• _Material provided_
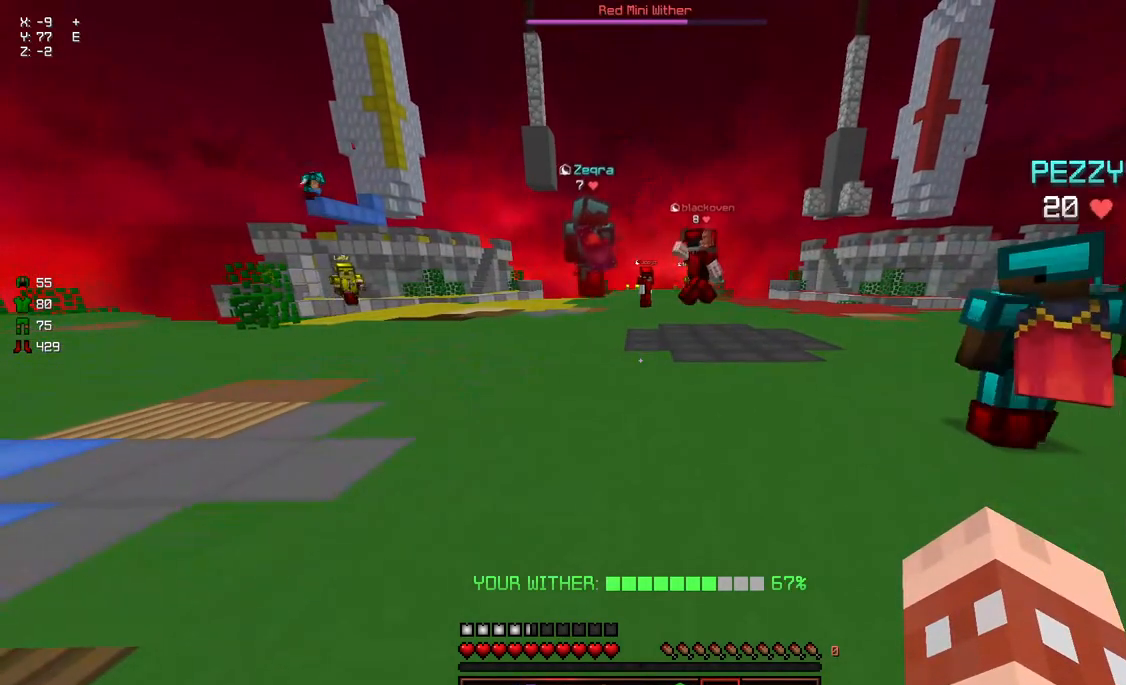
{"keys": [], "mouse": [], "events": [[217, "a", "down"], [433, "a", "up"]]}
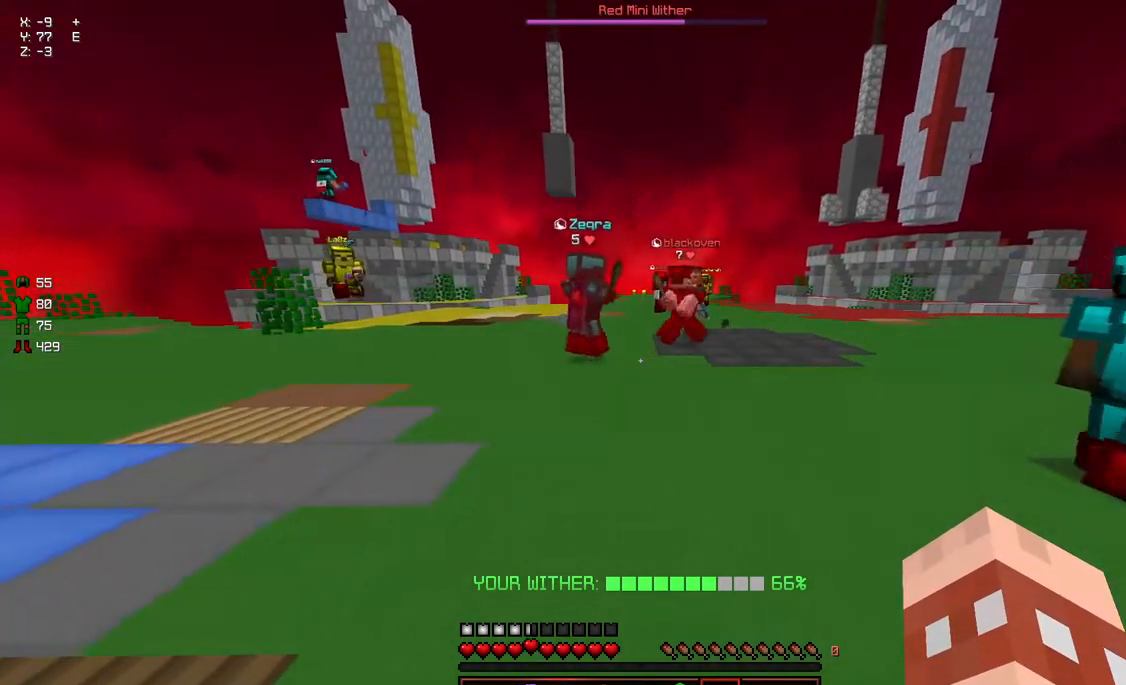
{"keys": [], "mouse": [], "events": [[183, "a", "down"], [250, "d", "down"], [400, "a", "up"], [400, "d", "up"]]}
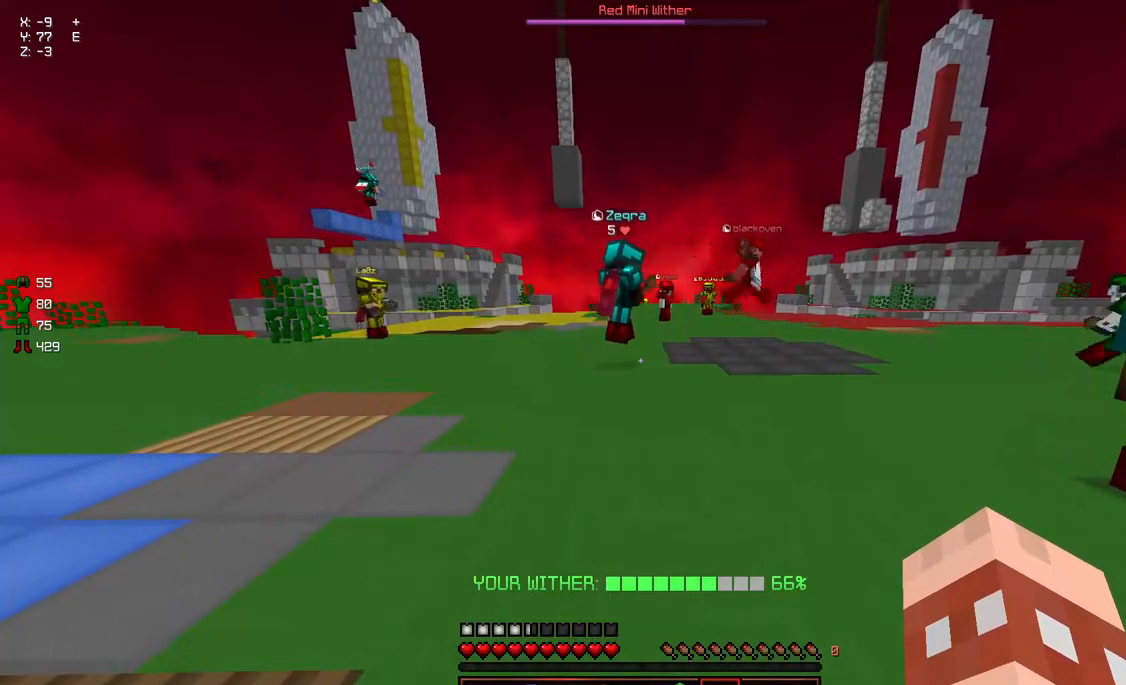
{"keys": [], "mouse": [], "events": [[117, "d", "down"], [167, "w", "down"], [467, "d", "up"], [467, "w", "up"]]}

• _Try it_
Every line above needs to be written out again as it stands. Pictures do not belong in the copy.

• _Exercise result_
{"keys": [], "mouse": [], "events": [[217, "a", "down"], [433, "a", "up"]]}
{"keys": [], "mouse": [], "events": [[183, "a", "down"], [250, "d", "down"], [400, "a", "up"], [400, "d", "up"]]}
{"keys": [], "mouse": [], "events": [[117, "d", "down"], [167, "w", "down"], [467, "d", "up"], [467, "w", "up"]]}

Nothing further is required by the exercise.